La primera ministra de Trinidad y Tobago, Kamla Persad-Bissessar, ha señalado que permitirá a las fuerzas estadounidenses operar desde territorio trinitario si Washington lo solicita para responder a una eventual agresión venezolana contra Guyana. La jefa de gobierno recalcó que su país mantiene lazos históricos con el pueblo venezolano, pero advirtió que no dudará en alinearse con Estados Unidos si el régimen de Nicolás Maduro intenta invadir o atacar a su vecino.
El anuncio supone un giro significativo en la seguridad del Caribe, en un momento de fuerte tensión por la disputa territorial del Esequibo y con un incremento notable del despliegue militar estadounidense en la zona. En las últimas semanas, buques de guerra como el destructor USS Gravely o las fragatas USS Jason Dunham y USS Sampson han navegado cerca de las costas venezolanas en operaciones destinadas a reforzar la seguridad marítima y frenar el avance de las redes de narcotráfico.
Persad-Bissessar fue tajante: «Si Maduro decide lanzar un ataque contra el pueblo guyanés o invade su territorio, y el gobierno de Estados Unidos solicita acceso a Trinidad y Tobago para defender a Guyana, se lo concederemos sin reservas». Sus palabras se enmarcan en una dinámica regional marcada por el silencio inicial de varios gobiernos caribeños frente a la estrategia de Washington, y por la posterior adhesión de Georgetown, que fue el primero en expresar públicamente su respaldo a la iniciativa estadounidense.
Guyana, epicentro de la controversia territorial y potencia emergente gracias a su riqueza petrolera, ha insistido en que la Corte Internacional de Justicia es el único foro legítimo para resolver el diferendo.
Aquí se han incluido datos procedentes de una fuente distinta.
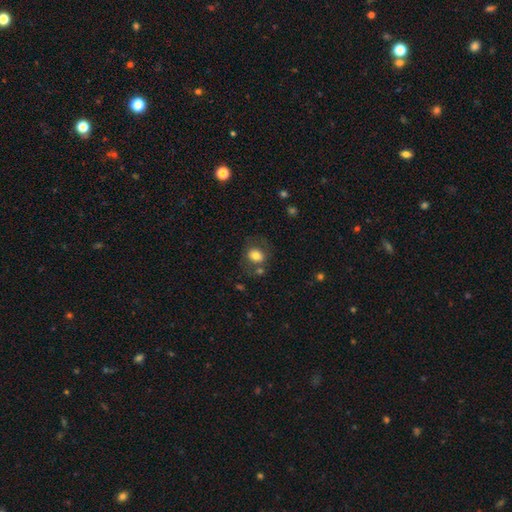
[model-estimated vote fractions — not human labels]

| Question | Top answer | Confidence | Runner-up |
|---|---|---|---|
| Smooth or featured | smooth | 75% | featured or disk (15%) |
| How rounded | round | 56% | in between (43%) |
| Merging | none | 64% | minor disturbance (15%) |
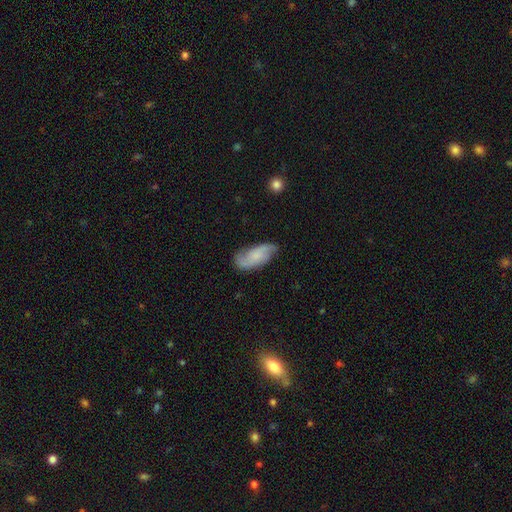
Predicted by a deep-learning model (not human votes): Smooth or featured? featured or disk (56%)
Edge-on disk? no (93%)
Bar? no (65%)
Spiral arms? yes (92%)
Bulge size? small (42%)
Merging? none (73%)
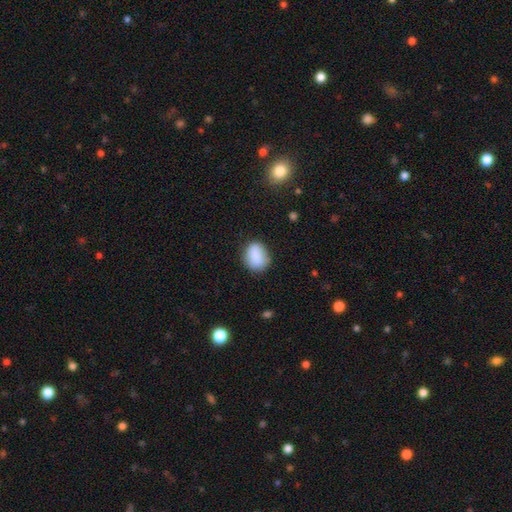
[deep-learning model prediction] Smooth or featured? smooth (87%)
How rounded? in between (58%)
Merging? none (76%)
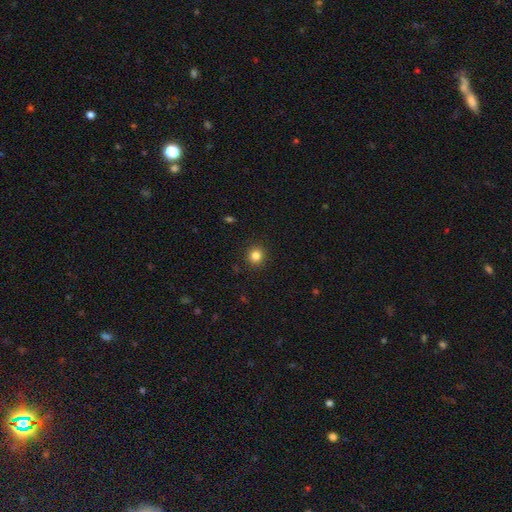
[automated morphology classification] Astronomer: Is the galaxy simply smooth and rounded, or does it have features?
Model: smooth — 83%.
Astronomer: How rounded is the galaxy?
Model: round — 91%.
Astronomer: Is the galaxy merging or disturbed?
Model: none — 92%.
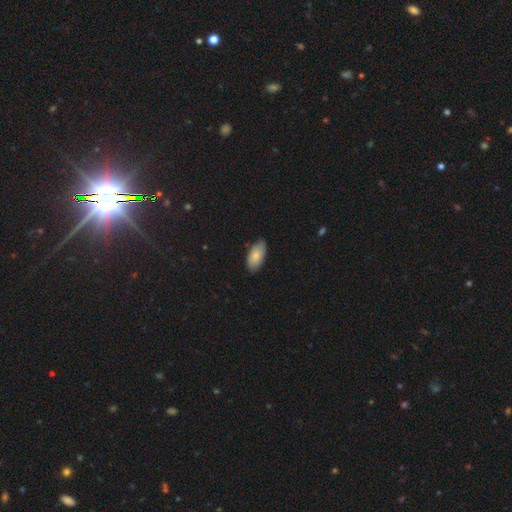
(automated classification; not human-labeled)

Defiende el Laudo Arbitral de París de 1899, que otorgó la soberanía a la entonces Guayana Británica sobre los 160.000 kilómetros cuadrados del Esequibo. Venezuela, en cambio, rechaza la competencia de la CIJ y sigue reivindicando el territorio, más aún tras el referéndum celebrado en diciembre de 2023 para justificar su anexión, lo que provocó alarma internacional por el riesgo de escalada bélica.
La posición firme de Trinidad y Tobago se suma a un clima de creciente preocupación regional. Países como Surinam, Barbados y las Islas Turcas y Caicos también padecen un aumento de la violencia ligada al crimen organizado, lo que ha impulsado nuevas fórmulas de cooperación en seguridad. Para Guyana, este respaldo es crucial: el presidente Irfaan Ali ha subrayado que su país está preparado para defender su soberanía y que necesita reforzar alianzas con socios de confianza en un «nuevo entorno» de amenazas.
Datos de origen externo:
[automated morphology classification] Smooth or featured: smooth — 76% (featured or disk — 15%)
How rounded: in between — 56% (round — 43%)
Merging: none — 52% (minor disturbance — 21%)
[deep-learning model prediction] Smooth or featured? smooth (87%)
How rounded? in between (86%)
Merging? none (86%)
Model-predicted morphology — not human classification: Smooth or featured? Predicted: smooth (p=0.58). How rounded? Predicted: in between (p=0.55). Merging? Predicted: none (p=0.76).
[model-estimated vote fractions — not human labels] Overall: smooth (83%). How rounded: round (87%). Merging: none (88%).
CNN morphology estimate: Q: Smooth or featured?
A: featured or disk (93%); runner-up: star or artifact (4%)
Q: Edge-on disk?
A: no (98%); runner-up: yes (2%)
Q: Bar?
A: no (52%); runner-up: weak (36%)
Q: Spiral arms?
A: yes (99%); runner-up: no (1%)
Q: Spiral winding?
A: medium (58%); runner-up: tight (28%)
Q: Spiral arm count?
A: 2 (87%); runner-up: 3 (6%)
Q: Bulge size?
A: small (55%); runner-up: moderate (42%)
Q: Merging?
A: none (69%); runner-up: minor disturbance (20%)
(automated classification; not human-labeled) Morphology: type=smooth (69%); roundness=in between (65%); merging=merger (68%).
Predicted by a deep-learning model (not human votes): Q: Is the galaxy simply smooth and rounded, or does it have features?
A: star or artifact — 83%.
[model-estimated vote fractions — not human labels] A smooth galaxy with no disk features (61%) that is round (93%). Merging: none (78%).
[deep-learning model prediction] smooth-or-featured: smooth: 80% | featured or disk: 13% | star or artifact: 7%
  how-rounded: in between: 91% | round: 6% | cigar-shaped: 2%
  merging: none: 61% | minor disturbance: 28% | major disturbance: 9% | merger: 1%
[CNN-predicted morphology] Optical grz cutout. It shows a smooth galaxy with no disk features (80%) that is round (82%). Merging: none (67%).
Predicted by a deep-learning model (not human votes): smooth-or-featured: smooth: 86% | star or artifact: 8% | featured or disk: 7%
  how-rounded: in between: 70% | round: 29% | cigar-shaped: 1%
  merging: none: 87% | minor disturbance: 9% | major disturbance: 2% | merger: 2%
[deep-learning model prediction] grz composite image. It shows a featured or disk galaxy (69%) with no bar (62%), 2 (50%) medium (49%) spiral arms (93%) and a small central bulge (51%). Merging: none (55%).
Ali ha insistido además en que las actividades de grupos criminales asociados al chavismo, entre ellos el denominado Cartel de los Soles, liderado por militares próximos a Maduro, son un factor desestabilizador que exige mayor coordinación internacional. «Lo que ocurra en el Esequibo no sólo concierne a Guyana», advirtió, «sino a toda la región, que puede verse arrastrada a una crisis de seguridad».